(Stored items)
________________

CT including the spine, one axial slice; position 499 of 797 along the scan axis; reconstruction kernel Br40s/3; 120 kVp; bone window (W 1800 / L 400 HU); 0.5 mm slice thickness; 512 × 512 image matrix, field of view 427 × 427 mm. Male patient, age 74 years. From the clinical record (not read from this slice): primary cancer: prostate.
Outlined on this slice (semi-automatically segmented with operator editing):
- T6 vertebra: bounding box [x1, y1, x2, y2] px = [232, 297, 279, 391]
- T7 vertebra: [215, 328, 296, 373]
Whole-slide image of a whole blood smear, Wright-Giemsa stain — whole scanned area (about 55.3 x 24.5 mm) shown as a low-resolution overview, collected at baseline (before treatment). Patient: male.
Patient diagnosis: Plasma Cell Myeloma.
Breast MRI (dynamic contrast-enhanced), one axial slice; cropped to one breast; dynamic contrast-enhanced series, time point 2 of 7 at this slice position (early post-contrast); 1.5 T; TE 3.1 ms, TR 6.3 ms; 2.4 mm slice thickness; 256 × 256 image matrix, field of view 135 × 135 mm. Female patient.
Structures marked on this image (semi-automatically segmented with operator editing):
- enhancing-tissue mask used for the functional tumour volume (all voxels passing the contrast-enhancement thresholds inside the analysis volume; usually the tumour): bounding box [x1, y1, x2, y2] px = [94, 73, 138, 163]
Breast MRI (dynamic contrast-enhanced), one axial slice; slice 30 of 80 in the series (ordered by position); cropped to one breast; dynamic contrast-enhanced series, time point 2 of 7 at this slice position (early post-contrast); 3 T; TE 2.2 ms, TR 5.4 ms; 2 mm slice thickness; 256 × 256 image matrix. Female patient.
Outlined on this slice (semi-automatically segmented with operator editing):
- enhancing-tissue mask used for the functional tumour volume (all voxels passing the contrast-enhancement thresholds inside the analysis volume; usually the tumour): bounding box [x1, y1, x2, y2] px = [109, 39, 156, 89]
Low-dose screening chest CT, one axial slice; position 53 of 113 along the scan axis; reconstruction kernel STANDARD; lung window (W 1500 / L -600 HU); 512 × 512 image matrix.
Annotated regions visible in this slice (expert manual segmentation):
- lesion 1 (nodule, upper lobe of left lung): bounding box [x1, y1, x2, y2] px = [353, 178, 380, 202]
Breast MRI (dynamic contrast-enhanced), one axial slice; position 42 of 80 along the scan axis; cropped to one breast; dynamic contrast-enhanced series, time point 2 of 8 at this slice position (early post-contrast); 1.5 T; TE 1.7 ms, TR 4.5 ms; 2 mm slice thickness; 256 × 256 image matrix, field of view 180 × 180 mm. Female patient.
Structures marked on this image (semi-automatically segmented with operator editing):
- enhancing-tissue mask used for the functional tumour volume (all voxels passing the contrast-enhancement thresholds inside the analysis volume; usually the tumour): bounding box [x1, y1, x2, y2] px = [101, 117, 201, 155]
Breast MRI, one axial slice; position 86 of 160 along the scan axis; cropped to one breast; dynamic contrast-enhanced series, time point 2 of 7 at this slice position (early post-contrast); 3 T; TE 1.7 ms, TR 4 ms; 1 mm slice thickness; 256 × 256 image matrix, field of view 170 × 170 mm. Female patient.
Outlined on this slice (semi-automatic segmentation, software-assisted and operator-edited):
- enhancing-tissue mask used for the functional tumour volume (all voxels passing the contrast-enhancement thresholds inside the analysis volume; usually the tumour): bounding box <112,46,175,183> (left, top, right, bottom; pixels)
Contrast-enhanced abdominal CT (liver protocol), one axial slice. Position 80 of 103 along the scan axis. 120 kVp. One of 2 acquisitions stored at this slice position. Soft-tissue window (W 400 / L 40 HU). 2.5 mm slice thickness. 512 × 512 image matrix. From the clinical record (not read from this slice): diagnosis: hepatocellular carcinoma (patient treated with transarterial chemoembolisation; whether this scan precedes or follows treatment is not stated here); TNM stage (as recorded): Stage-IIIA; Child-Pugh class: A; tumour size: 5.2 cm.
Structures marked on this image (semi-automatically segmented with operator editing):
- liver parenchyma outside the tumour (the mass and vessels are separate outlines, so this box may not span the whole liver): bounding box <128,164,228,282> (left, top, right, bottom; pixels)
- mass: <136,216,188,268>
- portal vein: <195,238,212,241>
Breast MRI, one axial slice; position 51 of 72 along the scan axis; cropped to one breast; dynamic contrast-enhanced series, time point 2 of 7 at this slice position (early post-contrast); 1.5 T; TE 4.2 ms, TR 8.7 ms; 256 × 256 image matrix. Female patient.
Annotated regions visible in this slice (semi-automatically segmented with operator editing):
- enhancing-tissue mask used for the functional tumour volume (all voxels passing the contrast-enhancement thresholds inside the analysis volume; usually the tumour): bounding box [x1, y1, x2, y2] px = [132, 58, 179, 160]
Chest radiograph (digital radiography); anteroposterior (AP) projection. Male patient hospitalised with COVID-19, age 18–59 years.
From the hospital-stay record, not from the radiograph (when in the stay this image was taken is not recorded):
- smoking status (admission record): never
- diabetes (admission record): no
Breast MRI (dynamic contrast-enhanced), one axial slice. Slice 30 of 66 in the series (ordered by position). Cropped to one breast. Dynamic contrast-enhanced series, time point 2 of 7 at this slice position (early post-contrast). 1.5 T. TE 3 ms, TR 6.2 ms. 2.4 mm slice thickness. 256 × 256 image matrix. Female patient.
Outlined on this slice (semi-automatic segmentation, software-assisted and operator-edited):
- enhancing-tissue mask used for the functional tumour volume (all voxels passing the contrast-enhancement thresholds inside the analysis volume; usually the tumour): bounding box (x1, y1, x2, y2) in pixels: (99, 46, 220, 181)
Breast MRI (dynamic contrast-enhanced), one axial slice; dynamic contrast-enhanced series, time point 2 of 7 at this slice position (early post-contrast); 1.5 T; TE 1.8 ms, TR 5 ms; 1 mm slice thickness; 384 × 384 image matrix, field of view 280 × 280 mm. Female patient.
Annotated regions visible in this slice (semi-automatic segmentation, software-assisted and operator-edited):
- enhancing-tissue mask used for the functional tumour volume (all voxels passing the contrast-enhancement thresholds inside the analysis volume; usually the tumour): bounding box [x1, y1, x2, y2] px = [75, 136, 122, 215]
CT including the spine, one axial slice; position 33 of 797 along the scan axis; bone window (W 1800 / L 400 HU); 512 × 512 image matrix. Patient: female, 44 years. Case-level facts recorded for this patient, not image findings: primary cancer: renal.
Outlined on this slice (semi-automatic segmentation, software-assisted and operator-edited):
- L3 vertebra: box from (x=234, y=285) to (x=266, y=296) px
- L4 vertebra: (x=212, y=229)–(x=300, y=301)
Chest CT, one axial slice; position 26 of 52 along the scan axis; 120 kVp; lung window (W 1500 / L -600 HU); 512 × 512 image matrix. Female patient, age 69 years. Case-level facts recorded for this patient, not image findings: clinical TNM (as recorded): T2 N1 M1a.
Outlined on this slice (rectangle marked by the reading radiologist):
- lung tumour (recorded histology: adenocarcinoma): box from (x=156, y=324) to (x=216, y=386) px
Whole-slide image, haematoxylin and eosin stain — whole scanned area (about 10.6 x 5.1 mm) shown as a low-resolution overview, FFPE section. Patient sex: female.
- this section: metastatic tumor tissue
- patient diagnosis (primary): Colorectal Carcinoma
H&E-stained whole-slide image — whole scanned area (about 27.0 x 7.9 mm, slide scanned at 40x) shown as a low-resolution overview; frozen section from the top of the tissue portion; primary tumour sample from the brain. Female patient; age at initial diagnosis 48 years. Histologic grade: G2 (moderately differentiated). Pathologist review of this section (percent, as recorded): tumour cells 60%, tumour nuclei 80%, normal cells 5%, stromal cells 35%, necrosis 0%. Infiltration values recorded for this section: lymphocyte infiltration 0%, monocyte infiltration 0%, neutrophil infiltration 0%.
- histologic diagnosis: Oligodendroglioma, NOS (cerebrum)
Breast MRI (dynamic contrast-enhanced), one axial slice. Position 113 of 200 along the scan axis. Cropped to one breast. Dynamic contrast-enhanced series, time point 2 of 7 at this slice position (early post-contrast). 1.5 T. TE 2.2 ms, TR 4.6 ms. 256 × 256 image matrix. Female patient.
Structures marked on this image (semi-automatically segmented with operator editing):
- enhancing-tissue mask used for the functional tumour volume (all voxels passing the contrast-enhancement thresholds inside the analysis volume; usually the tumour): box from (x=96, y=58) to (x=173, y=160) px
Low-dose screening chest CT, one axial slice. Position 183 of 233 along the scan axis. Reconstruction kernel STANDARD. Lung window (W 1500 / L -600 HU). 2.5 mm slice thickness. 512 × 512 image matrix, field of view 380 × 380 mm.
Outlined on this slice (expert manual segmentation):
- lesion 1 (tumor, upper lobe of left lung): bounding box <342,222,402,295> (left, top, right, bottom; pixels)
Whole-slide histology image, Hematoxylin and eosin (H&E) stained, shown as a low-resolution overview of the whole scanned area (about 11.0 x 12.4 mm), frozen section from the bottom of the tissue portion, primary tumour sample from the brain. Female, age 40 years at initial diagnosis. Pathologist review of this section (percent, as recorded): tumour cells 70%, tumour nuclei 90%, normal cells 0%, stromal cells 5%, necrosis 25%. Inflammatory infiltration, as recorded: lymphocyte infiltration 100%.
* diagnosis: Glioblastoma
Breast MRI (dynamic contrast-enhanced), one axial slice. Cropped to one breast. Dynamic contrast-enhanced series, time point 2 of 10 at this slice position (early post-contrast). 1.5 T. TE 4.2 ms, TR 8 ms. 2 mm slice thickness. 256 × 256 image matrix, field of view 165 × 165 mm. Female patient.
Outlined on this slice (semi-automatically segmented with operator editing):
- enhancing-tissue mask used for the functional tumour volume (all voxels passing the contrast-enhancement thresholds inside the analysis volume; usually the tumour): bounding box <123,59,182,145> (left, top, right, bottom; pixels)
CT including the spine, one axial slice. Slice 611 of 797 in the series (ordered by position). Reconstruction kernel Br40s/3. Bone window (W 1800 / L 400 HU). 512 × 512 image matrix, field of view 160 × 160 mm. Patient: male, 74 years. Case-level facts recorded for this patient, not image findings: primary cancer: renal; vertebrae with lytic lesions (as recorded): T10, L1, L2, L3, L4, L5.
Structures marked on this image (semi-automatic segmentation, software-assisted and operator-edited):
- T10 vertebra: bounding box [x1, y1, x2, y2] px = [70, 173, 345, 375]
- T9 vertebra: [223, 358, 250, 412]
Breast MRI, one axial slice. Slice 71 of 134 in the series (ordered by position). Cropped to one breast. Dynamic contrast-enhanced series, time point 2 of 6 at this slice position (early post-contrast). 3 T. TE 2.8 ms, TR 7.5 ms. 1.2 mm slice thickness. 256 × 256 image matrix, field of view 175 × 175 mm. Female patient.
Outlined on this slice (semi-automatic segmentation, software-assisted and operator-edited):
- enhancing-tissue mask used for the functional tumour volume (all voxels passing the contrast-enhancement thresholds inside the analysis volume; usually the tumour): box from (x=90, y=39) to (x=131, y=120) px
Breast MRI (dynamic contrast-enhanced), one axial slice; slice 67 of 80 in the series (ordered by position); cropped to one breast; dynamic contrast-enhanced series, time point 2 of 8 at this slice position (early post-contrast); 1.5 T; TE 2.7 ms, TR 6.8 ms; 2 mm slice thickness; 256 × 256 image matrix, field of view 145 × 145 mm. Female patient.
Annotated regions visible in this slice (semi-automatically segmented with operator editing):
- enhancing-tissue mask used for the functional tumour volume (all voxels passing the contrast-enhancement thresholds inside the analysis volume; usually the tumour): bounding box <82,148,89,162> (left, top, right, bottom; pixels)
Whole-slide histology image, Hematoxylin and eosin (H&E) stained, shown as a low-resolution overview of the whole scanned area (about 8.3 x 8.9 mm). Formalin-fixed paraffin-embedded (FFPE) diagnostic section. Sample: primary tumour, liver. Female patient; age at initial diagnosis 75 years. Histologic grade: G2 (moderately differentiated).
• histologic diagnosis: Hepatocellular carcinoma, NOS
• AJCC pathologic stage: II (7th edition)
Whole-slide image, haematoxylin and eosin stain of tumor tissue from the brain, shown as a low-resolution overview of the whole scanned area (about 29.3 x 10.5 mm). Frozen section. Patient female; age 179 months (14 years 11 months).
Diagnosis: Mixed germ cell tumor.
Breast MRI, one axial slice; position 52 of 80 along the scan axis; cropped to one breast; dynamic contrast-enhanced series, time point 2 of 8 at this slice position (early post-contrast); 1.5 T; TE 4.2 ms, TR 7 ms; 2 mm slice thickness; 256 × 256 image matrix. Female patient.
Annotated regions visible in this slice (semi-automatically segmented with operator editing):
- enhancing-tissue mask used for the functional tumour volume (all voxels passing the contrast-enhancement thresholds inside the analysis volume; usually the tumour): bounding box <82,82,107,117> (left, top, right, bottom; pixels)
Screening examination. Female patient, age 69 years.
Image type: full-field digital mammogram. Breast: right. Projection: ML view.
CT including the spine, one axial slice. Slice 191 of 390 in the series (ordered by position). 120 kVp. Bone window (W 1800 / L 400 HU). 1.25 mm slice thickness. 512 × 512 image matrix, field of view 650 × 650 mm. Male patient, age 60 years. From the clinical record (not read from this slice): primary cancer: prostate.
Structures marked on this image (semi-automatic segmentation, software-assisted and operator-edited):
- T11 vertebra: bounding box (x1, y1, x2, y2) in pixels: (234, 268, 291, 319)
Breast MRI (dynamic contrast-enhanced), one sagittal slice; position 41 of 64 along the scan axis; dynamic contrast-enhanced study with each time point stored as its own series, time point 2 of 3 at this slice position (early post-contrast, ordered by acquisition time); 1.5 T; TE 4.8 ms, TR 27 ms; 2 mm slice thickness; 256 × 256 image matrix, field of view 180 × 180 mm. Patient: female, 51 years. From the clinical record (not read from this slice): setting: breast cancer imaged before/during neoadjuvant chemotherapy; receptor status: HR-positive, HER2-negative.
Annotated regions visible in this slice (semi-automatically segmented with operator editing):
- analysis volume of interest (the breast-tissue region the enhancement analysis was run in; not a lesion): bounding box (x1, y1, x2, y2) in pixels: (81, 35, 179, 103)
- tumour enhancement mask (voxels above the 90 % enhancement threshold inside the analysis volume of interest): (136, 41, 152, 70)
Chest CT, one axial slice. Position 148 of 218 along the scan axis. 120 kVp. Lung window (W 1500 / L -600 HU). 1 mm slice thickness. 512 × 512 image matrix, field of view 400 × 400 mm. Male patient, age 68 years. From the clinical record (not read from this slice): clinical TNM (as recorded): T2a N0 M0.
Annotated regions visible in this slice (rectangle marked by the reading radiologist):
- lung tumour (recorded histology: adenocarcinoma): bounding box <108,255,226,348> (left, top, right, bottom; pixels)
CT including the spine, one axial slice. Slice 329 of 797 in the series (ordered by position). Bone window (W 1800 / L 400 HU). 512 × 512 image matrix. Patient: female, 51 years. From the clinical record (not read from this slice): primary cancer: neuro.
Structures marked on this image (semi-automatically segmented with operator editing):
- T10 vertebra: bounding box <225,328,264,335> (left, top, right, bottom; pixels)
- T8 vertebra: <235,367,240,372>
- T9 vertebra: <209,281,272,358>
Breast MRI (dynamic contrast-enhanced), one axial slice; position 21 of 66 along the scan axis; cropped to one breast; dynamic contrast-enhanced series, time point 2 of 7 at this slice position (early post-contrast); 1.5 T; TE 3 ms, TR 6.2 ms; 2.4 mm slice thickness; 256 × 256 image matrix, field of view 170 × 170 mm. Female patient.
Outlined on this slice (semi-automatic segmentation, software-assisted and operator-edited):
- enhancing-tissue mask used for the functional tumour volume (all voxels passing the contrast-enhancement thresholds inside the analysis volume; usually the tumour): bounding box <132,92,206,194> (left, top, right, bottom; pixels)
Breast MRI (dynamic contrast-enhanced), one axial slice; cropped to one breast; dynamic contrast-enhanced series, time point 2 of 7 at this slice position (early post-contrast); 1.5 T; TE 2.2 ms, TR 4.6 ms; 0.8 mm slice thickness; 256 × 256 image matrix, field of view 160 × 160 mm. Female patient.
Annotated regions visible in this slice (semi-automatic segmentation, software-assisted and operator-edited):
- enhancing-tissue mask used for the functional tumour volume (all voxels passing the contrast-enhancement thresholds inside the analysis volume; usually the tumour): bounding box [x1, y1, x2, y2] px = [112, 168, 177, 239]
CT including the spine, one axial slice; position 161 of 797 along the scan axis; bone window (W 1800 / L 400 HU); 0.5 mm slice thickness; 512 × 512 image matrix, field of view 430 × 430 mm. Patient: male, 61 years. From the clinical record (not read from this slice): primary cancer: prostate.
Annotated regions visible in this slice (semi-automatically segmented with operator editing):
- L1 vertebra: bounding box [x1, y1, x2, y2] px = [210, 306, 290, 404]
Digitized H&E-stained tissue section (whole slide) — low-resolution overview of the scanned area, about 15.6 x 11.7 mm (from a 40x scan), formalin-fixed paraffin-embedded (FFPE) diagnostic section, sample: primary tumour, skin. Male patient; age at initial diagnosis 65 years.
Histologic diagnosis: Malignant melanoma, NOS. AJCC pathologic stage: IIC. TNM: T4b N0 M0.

________________

Could you return every line from the entries above in which the string "dose" occurs?

Low-dose screening chest CT, one axial slice; position 53 of 113 along the scan axis; reconstruction kernel STANDARD; lung window (W 1500 / L -600 HU); 512 × 512 image matrix.
Low-dose screening chest CT, one axial slice. Position 183 of 233 along the scan axis. Reconstruction kernel STANDARD. Lung window (W 1500 / L -600 HU). 2.5 mm slice thickness. 512 × 512 image matrix, field of view 380 × 380 mm.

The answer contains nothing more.